This is called an “orthonormal basis” - the trick is starting with an orthonormal basis for the plane - in this case \(u\) and \(v\) - and extending it to the whole space. If you have such a thing, then the projection map is easy to construct: you just take dot products against \(u\) and \(v\): \(Px := \langle x,u \rangle u + \langle x,v \rangle v\). This lies in the plane because it is a linear combination of \(u\) and \(v\), and \(x - Px = \langle x,w \rangle w\) which is orthogonal to the plane. So the question is: “how do we come up with an orthonormal basis for a plane and extend it to the whole space?”. The answer is called the “Gram-Schmidt algorithm”, and it works like this:

Start with ANY basis \(b_1\), \(b_2\), \(b_3\) such that \(b_1\) and \(b_2\) are in the plane (just by solving the equation \(Ax = 0\)). Then iteratively build it up into an orthonormal basis by projecting:

\[ \begin{aligned} u &= \frac{b1}{|b1|} \\ v &= b2 - proj(b2 -> u) = b2 - \langle b2, u \rangle u \\ v &= \frac{v}{|v|} \\ w &= b3 - proj(b3 -> u, v) = \dots \\ w &= \frac{w}{|w|} \\ \end{aligned} \]

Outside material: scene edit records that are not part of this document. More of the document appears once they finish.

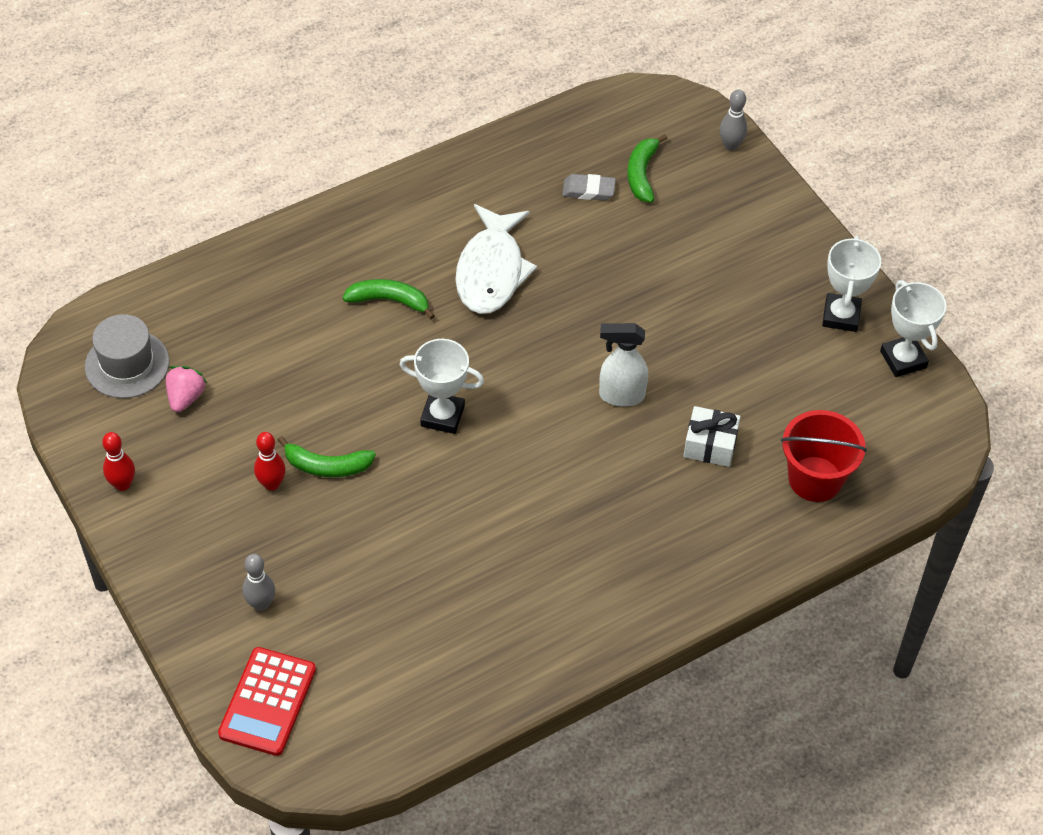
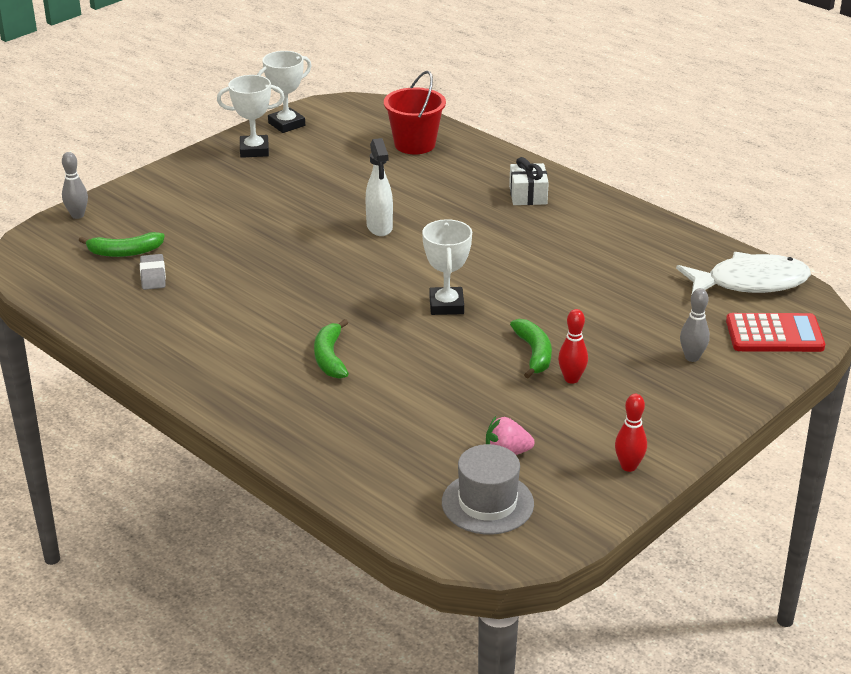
camera: 105 degrees left, 20 degrees down
(491, 271) = (270, 309): white fish -> white fish (750, 283)
(710, 445) = (407, 186): white gift -> white gift (528, 195)

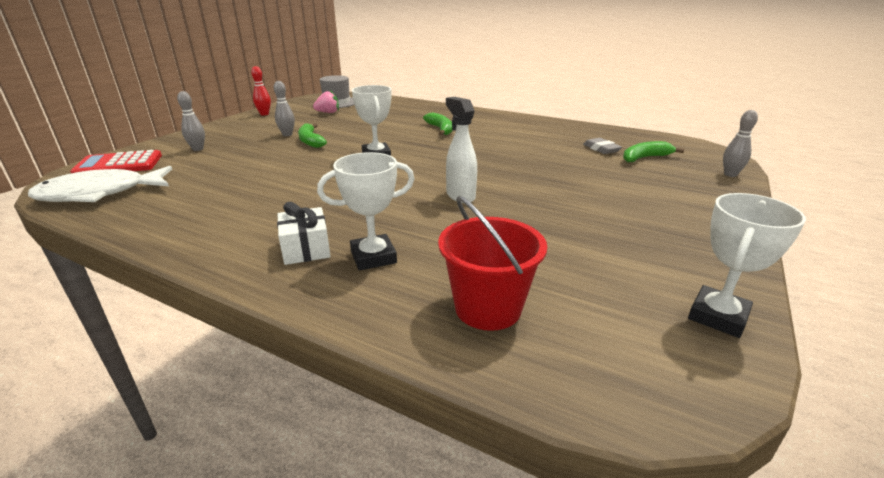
camera: 165 degrees right, 5 degrees down
(254, 150) = (691, 261): white trophy -> white trophy (373, 257)
(571, 379) = (287, 134): red bowling pin -> grey bowling pin

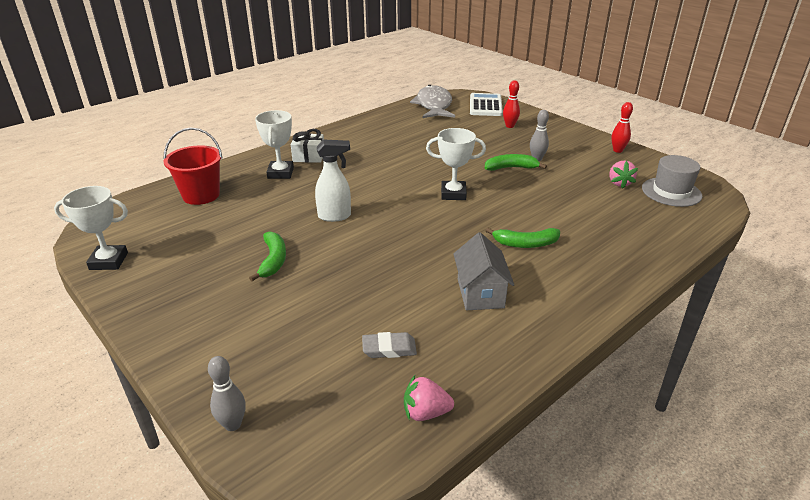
camera: 110 degrees right, 5 degrees up
(100, 193) = (434, 105): white fish -> grey fish
(119, 165) = (485, 105): red calculator -> white calculator
(198, 149) = (509, 126): grey bowling pin -> red bowling pin
(514, 135) = (480, 293): none -> grey house
(631, 136) = (425, 412): none -> pink strawberry
(645, 158) = (336, 374): green banana -> green banana (273, 260)
(717, 316) = (109, 261): white trophy -> white trophy turned 60 degrees counterclockwise

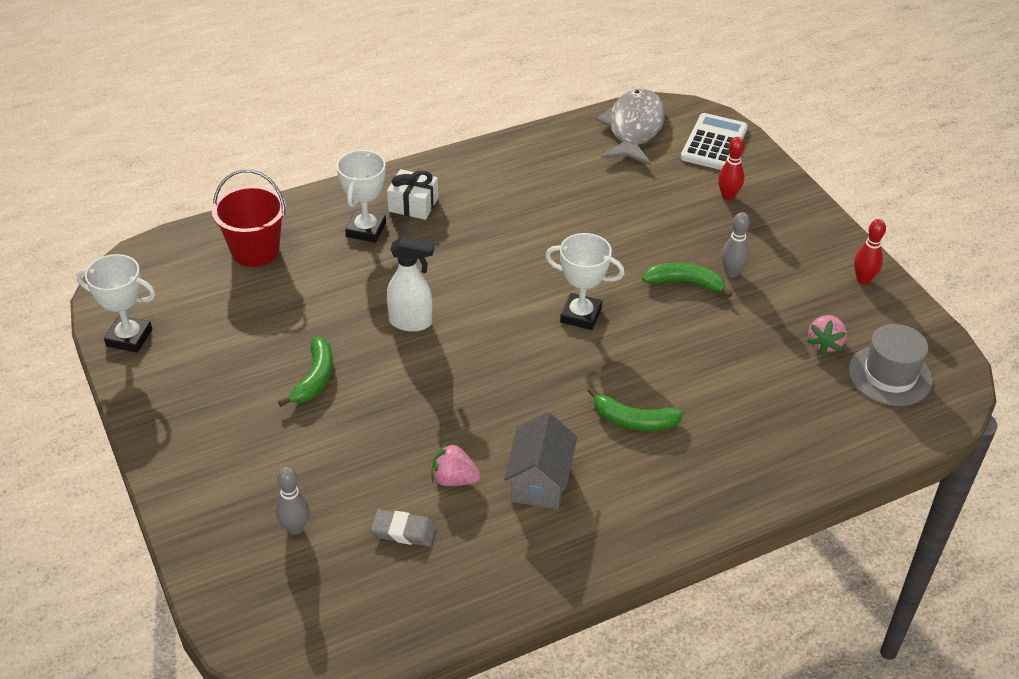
camera: 15 degrees right, 10 degrees up
(233, 424) = (217, 580): grey bowling pin -> grey bowling pin (295, 528)
(425, 412) = (411, 616): pink strawberry -> pink strawberry (454, 479)

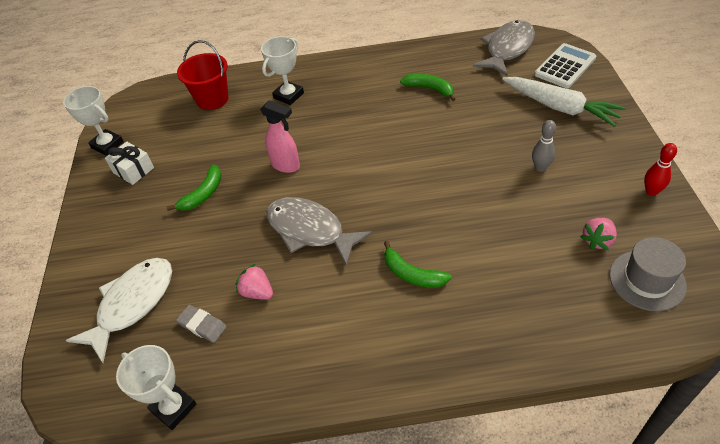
camera: 25 degrees right, 5 degrees up
(295, 528) = (132, 304): grey bowling pin -> white fish
(411, 322) = (286, 166): white spray bottle -> pink spray bottle
(413, 205) = (328, 83): white gift -> white gift (133, 170)
(484, 396) = (310, 230): none -> grey fish
(539, 482) = (318, 309): grey house -> none
(580, 315) = (408, 181): white trophy -> white trophy (173, 407)
(684, 283) = (499, 170): green banana -> green banana (429, 89)
(728, 196) = (560, 107): red bowling pin -> white carrot

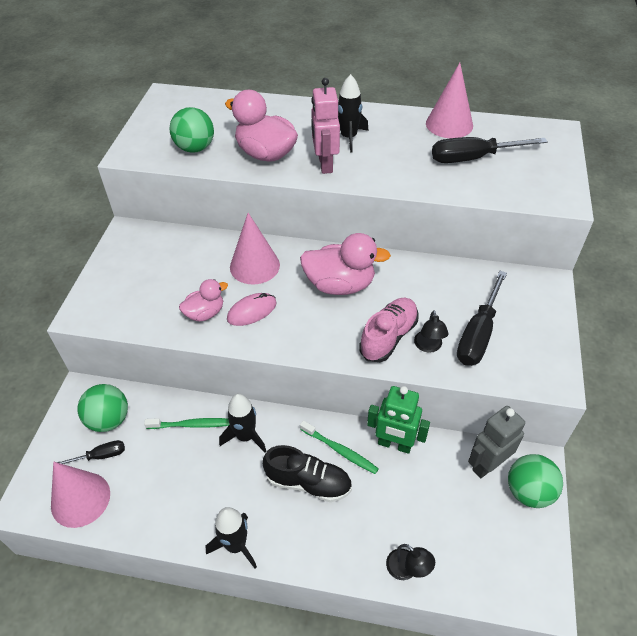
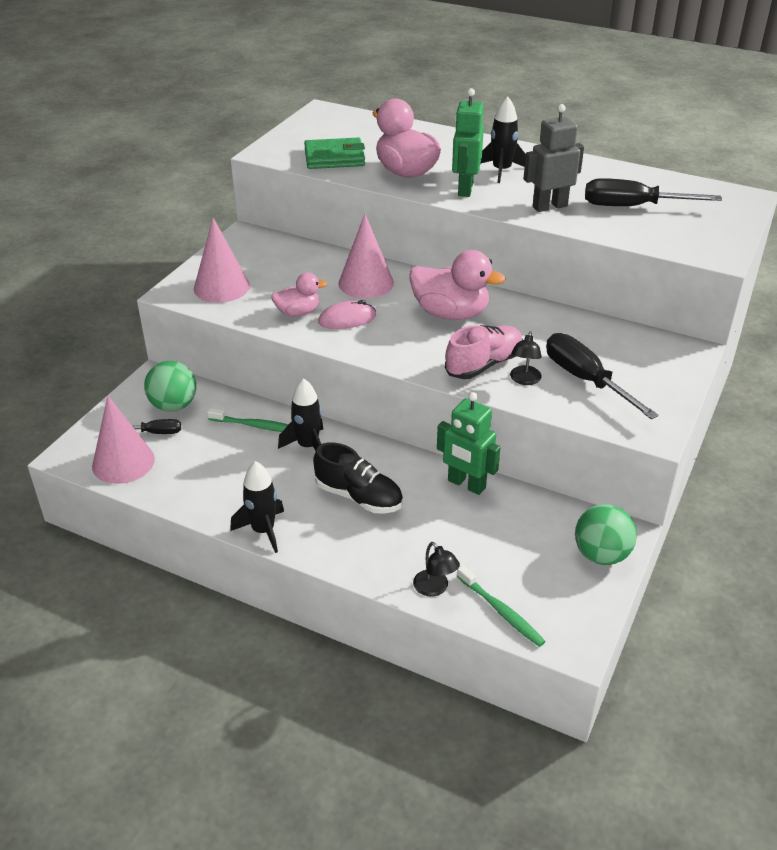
camera: 15 degrees right, 10 degrees down
(195, 148) = (334, 157): green ball -> green wallet
(325, 164) = (465, 189): pink robot -> green robot
(339, 450) = (403, 477): green toothbrush -> green toothbrush (501, 611)
(449, 124) = (621, 174): pink cone -> pink cone (221, 287)
(478, 334) = (585, 380): black screwdriver -> black screwdriver turned 105 degrees clockwise
(487, 464) = (564, 522): grey robot -> grey robot (549, 206)

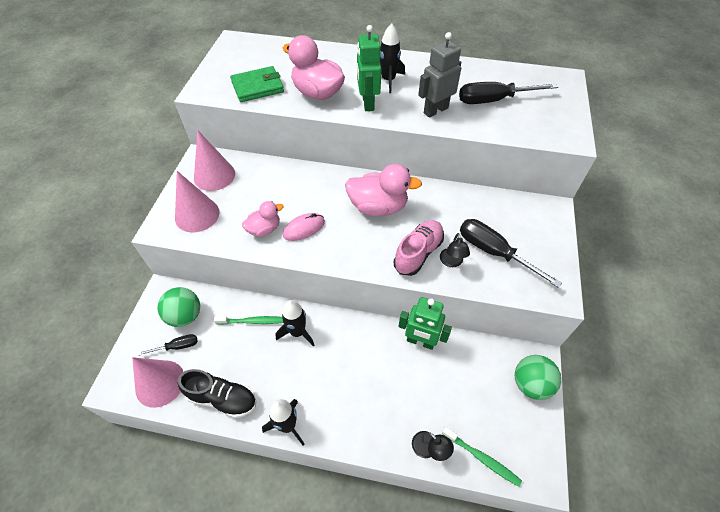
camera: 15 degrees left, 15 degrees up
(358, 497) = (348, 373): black shoe -> black shoe (222, 398)
(366, 283) = (307, 189): pink cone -> pink cone (214, 175)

Now obviously I didn’t compute all that stuff in my solution, and the reason is that the other part of my training taught me that it is more numerically efficient to encode all of this algebra into matrix factorizations. So i went back and googled “which matrix factorizations use the gram-schmidt algorithm” and then pieced together the rest. Thank you for attending my ted talk.

I should try to implement this at some point.